-- Provided records --
※

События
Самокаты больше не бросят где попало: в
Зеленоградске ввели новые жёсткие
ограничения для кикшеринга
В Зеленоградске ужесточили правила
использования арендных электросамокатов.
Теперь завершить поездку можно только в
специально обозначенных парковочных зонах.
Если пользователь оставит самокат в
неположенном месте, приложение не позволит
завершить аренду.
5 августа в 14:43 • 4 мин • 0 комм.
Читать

※

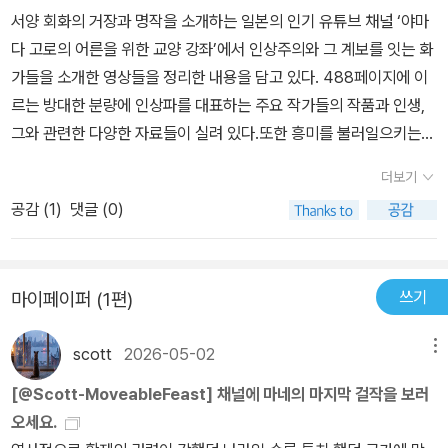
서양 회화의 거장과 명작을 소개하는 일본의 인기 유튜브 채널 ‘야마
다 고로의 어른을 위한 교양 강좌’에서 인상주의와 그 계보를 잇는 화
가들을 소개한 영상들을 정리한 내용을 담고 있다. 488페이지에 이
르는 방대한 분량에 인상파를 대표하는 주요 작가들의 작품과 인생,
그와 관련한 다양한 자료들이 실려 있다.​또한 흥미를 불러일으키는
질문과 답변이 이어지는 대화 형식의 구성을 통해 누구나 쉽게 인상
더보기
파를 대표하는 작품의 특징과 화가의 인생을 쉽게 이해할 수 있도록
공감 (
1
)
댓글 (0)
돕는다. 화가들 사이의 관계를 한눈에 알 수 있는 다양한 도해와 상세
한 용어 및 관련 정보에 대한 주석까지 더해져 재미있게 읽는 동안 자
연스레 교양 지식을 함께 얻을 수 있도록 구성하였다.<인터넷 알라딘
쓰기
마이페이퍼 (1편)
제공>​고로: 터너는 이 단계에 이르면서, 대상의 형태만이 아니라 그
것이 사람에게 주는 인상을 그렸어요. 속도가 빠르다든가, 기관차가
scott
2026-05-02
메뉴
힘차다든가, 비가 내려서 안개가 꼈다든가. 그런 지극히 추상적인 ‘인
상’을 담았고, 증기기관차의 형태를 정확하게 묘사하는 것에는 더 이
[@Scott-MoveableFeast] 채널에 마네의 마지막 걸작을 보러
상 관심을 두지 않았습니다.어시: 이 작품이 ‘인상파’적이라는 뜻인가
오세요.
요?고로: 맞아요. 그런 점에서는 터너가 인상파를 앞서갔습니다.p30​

※

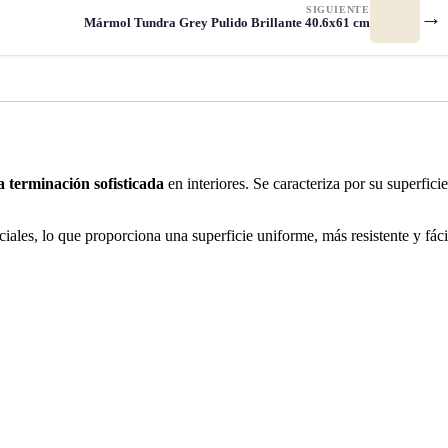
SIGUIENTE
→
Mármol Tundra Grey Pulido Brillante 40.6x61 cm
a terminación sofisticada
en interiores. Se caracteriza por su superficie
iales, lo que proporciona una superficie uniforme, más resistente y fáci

※

-- What you will do --
Pull out every line in the records above that contains the string "superficie", matching uppercase and lowercase exactly.

-- Output for this task --
en interiores. Se caracteriza por su superficie
iales, lo que proporciona una superficie uniforme, más resistente y fáci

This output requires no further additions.